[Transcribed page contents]
··········

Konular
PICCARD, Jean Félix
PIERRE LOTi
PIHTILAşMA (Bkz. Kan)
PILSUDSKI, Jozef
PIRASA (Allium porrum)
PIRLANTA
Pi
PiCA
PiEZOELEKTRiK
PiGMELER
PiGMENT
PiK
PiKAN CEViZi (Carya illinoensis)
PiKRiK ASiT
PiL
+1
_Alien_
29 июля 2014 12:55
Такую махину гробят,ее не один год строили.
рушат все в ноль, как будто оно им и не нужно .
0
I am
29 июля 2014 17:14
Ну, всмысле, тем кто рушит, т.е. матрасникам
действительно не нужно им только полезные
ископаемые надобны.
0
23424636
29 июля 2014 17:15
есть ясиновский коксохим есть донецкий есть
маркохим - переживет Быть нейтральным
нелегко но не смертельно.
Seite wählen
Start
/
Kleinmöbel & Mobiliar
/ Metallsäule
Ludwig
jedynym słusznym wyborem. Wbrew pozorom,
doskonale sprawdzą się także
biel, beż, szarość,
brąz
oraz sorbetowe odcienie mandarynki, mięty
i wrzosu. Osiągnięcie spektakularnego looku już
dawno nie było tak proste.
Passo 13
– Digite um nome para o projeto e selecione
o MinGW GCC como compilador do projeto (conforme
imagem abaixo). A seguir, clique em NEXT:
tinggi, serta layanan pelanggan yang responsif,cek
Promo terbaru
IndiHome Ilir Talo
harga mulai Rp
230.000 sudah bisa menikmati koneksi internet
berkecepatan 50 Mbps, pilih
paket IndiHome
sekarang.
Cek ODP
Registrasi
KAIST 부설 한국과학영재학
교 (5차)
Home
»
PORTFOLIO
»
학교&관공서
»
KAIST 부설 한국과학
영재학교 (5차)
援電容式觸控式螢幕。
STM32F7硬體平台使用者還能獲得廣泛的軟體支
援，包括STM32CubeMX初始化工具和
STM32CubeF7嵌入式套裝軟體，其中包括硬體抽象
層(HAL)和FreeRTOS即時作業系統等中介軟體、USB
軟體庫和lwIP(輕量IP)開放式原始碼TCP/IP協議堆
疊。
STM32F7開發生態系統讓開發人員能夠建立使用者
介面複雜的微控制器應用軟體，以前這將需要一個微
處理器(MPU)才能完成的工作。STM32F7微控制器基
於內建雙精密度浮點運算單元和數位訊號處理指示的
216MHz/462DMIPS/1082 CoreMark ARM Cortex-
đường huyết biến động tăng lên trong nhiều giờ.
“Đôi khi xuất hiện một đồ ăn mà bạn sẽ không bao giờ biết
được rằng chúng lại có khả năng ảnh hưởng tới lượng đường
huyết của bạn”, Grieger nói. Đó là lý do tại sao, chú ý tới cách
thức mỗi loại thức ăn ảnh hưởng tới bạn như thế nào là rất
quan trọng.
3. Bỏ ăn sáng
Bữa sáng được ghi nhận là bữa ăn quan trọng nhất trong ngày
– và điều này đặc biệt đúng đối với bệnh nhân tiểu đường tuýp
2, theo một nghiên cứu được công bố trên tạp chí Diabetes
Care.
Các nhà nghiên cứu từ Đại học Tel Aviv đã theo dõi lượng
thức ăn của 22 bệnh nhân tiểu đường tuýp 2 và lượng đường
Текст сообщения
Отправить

··········

▶ TO DO: Transcribe each line of the data above, unaltered, from the one where "於內建雙精密度浮點運算單元和數位訊號處理指示的" appears to the one where "3. Bỏ ăn sáng" appears, inclusive of both.

▶ ANSWER BOX:
於內建雙精密度浮點運算單元和數位訊號處理指示的
216MHz/462DMIPS/1082 CoreMark ARM Cortex-
đường huyết biến động tăng lên trong nhiều giờ.
“Đôi khi xuất hiện một đồ ăn mà bạn sẽ không bao giờ biết
được rằng chúng lại có khả năng ảnh hưởng tới lượng đường
huyết của bạn”, Grieger nói. Đó là lý do tại sao, chú ý tới cách
thức mỗi loại thức ăn ảnh hưởng tới bạn như thế nào là rất
quan trọng.
3. Bỏ ăn sáng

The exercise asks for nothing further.